**EXERCISE DIRECTIONS**: Convert the lines of the records, starting at the line containing "ts1, start_1, ts2" and ending at the line containing "What is the smallest value displayed?", into a Markdown table with the columns "Row" and "Record line". Omit blank lines and pictures.

**DATA FOR PROCESSING**:
= Beginning of Section =

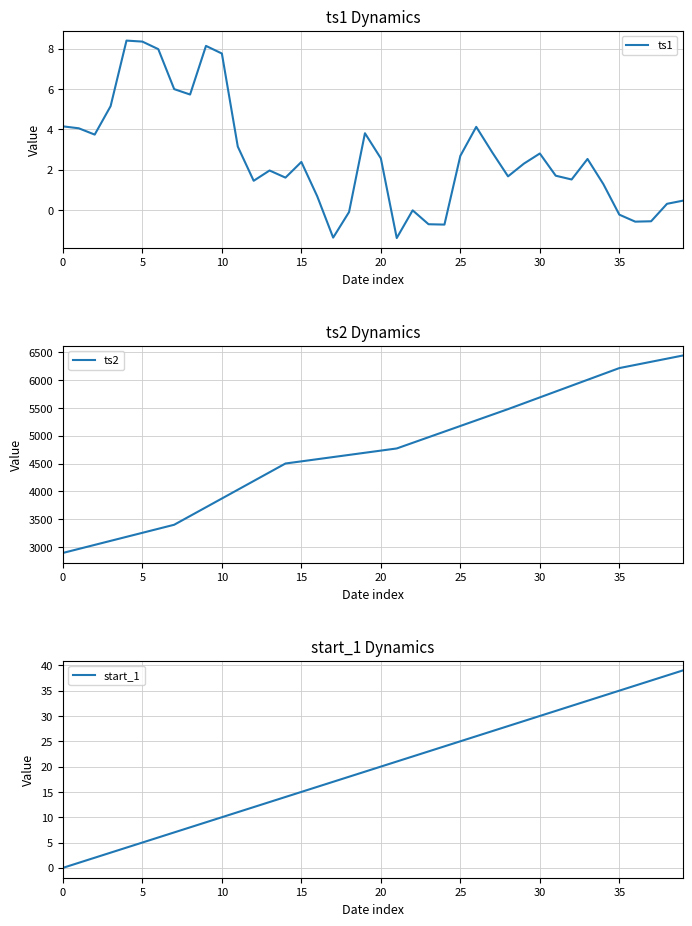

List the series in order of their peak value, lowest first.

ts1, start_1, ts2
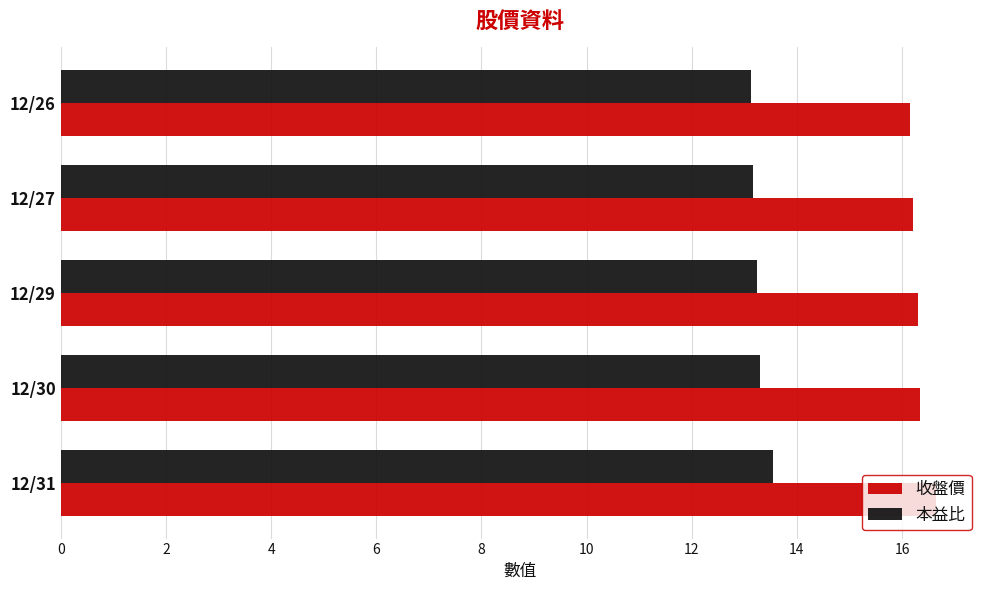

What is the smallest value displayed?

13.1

= End of Section =
= Beginning of Section =

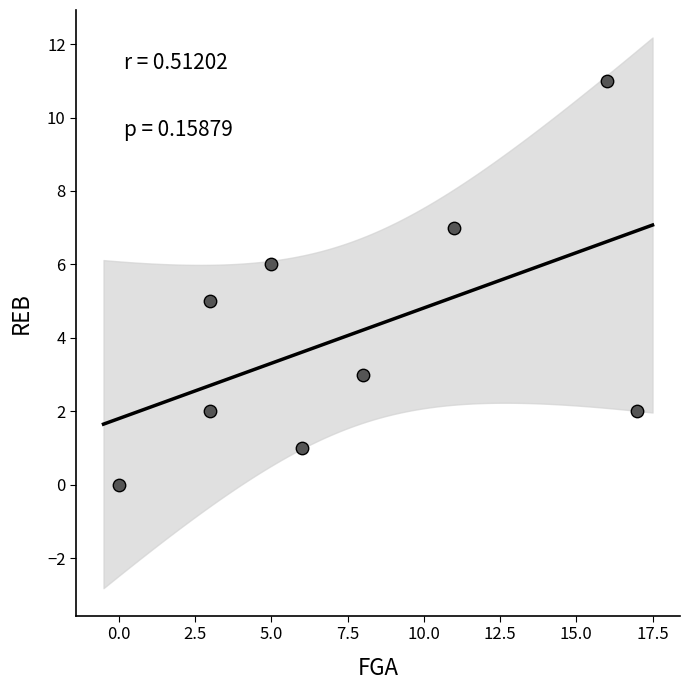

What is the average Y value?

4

= End of Section =

**YOUR RESPONSE**:
| Row | Record line |
|---|---|
| 1 | ts1, start_1, ts2 |
| 2 | What is the smallest value displayed? |